_SOURCE EXTRACT:_
####

SQL Server offers two native data types for storing date and time data: datetime and smalldatetime. Both store the date and time together, with datetime offering more range and precision than smalldatetime. Table 1, compares these two data types.

Because SQL Server stores date and time information together, working with date and time data—even with the help of built-in T-SQL conversion functions—is challenging. Storing date and time information in the same column means you have to parse the date information if you want to separate it into individual elements for data input, date math, or data retrieval.

T-SQL was designed as a data-manipulation language and doesn't have rich formatting capabilities. Ideally, you should handle date formatting at the client. For example, SQL Server 2005's common language runtime (CLR) integration lets you build solutions that use client APIs and Microsoft .NET programming languages, which have simple, functional tools for such tasks. But if your organization is one of the many still running SQL Server 2000, you can use T-SQL to build a flexible, reusable solution for converting date/time data into the various formats you need. Let's briefly look at some date/time-conversion examples, then see how you can auto-mate such conversions by building an extensible, data-driven utility based on a table and a simple stored procedure.

User-Friendly Conversions
Suppose you want to display the date 06/01/2007 as the nicely formatted string Friday, June 1, 2007. You would start with a date/time pair that looks like one of the following:

Datetime:

2007-06-01 00:00:00.000

Smalldatetime:

2007-06-01 00:00:00

These data types are accurate and precise but not very user friendly. To complicate matters, SQL Server doesn't offer a formatting function that will produce the desired result. Instead, you need to construct a concatenated expression, such as the one that Listing 1 shows. If you run this code in Query Analyzer (assuming the login language is us_english), you'll get the output you're looking for: Friday, June 1, 2007.

####

_ASSIGNED TASK A:_ Rename "brick fireplace at left" as "stone hearth on the left" throughout the stretch of the listing from the line containing "Question: Which object" through the line containing "Considering the sizes", keeping every other word unchanged and leaving the pictures out.

[Collected data]
####

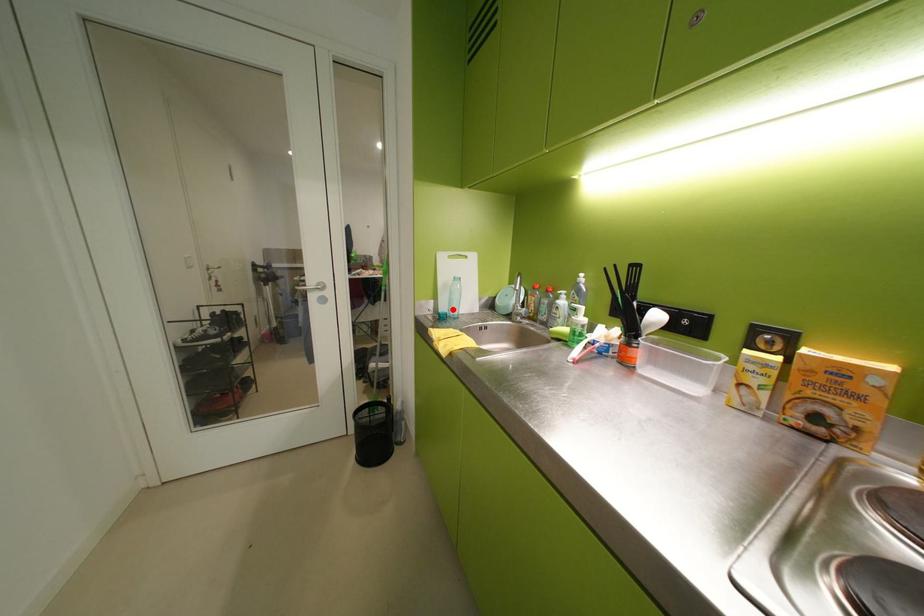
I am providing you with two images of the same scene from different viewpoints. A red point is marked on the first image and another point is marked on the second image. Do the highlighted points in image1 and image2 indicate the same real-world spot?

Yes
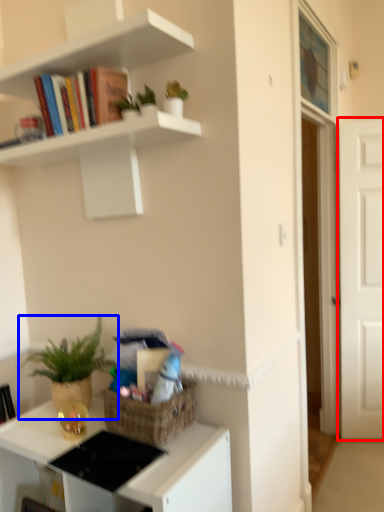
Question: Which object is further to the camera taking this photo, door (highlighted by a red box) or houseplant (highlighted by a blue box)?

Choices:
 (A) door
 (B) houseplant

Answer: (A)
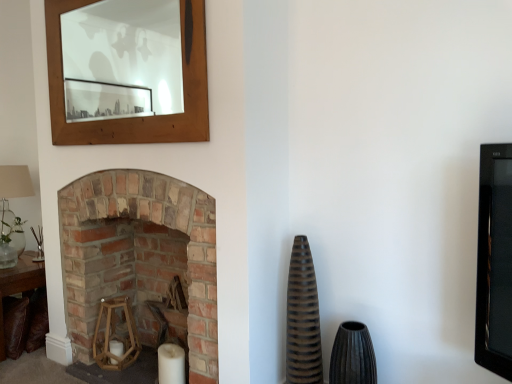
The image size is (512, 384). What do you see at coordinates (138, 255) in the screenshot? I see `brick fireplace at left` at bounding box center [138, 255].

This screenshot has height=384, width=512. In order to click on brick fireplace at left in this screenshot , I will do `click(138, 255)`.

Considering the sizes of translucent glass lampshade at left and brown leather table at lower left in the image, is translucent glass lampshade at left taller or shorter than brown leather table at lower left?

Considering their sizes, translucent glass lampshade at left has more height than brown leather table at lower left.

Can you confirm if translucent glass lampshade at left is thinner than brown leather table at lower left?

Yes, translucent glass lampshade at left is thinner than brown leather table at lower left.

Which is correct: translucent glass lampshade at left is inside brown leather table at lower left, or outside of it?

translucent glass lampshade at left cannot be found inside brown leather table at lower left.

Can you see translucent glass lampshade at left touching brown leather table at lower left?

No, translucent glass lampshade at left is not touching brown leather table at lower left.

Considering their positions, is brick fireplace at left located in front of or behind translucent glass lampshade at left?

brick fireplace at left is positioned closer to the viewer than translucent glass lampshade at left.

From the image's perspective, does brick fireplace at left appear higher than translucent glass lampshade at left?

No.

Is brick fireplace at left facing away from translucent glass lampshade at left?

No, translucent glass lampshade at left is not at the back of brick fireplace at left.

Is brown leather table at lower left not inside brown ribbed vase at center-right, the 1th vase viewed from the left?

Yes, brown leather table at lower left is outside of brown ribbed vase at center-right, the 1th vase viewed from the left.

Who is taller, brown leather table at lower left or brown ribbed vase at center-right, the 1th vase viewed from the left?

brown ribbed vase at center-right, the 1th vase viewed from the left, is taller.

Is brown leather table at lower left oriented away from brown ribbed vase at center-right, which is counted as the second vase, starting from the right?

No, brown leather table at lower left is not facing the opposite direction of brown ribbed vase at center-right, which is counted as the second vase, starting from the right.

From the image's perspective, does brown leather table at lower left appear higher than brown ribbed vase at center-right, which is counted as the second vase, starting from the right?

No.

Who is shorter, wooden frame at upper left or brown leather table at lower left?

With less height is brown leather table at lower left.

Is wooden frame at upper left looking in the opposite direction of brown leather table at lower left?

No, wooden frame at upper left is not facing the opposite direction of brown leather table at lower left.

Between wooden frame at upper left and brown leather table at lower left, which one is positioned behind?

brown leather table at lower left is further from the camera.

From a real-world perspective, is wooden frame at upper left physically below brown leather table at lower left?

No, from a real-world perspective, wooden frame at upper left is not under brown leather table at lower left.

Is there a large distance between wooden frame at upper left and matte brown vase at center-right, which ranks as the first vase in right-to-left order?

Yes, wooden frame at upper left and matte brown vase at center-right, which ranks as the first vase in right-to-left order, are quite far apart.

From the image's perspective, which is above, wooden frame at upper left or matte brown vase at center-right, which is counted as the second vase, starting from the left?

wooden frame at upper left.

####

_ASSIGNED TASK B:_ Take the passage on converting SQL Server date and time data further, starting right after its last sentence.

_ANSWER BOX A:_
Question: Which object is further to the camera taking this photo, door (highlighted by a red box) or houseplant (highlighted by a blue box)?

Choices:
 (A) door
 (B) houseplant

Answer: (A)
The image size is (512, 384). What do you see at coordinates (138, 255) in the screenshot? I see `stone hearth on the left` at bounding box center [138, 255].

This screenshot has height=384, width=512. In order to click on stone hearth on the left in this screenshot , I will do `click(138, 255)`.

Considering the sizes of translucent glass lampshade at left and brown leather table at lower left in the image, is translucent glass lampshade at left taller or shorter than brown leather table at lower left?

_ANSWER BOX B:_
Now let's say you want to find out how many hours, minutes, and seconds have passed between two specified dates. If you aren't fussy about the output, you could get the results through a single expression that uses T-SQL's CONVERT() function, as the code in Listing 2 shows. This example returns the time difference as 18:30:00—a result that might be a little cryptic to users. Moreover, unless you have a photographic memory, every time you use the CONVERT() function, you'll need to look up the style code that produces the correctly formatted output. In Listing 2, style code 108 tells the function to return the results in hh:mm:ss format. To get more userfriendly output, you can expand on the CONVERT() function's results, using the SUBSTRING() function to concatenate the words Hours, Minutes, and Seconds to their respective time elements, as Listing 3 shows. This code returns the result as 18 Hours 30 Minutes 00 Seconds.

Writing this type of code once or twice might be mildly entertaining, but after the umpteenth conversion routine, you start to wonder whether there's an easier way to manage date formatting than writing custom routines and memorizing style codes. The solution needs to be reusable, data-driven, and easy to use.

When deciding whether to automate a process, I ask myself two questions: How often will I use the automated solution, and will the time spent creating the solution pay off with adequate ROI? In the case of date/ time conversion and formatting, the answer to the first question is "a lot." If you're like me, you inevitably need either the date or the time, but seldom both at once, and seemingly always in a format that involves writing a custom expression. In addition, a data-driven, reusable solution to flexible date/time formatting is quite straightforward, so it's well worth your time. By creating a simple SQL Server table and a stored procedure, you can hand most date-formatting logic back to the application layer and free up your calendar for less mundane tasks.

Storing Date Formatting Codes
Because you typically want to convert a date that's supplied in one format into a different format for display or output, you need to set up a table that contains date-for matting instructions. Run the code that Listing 4 shows to create and populate a sample table called dt_codes.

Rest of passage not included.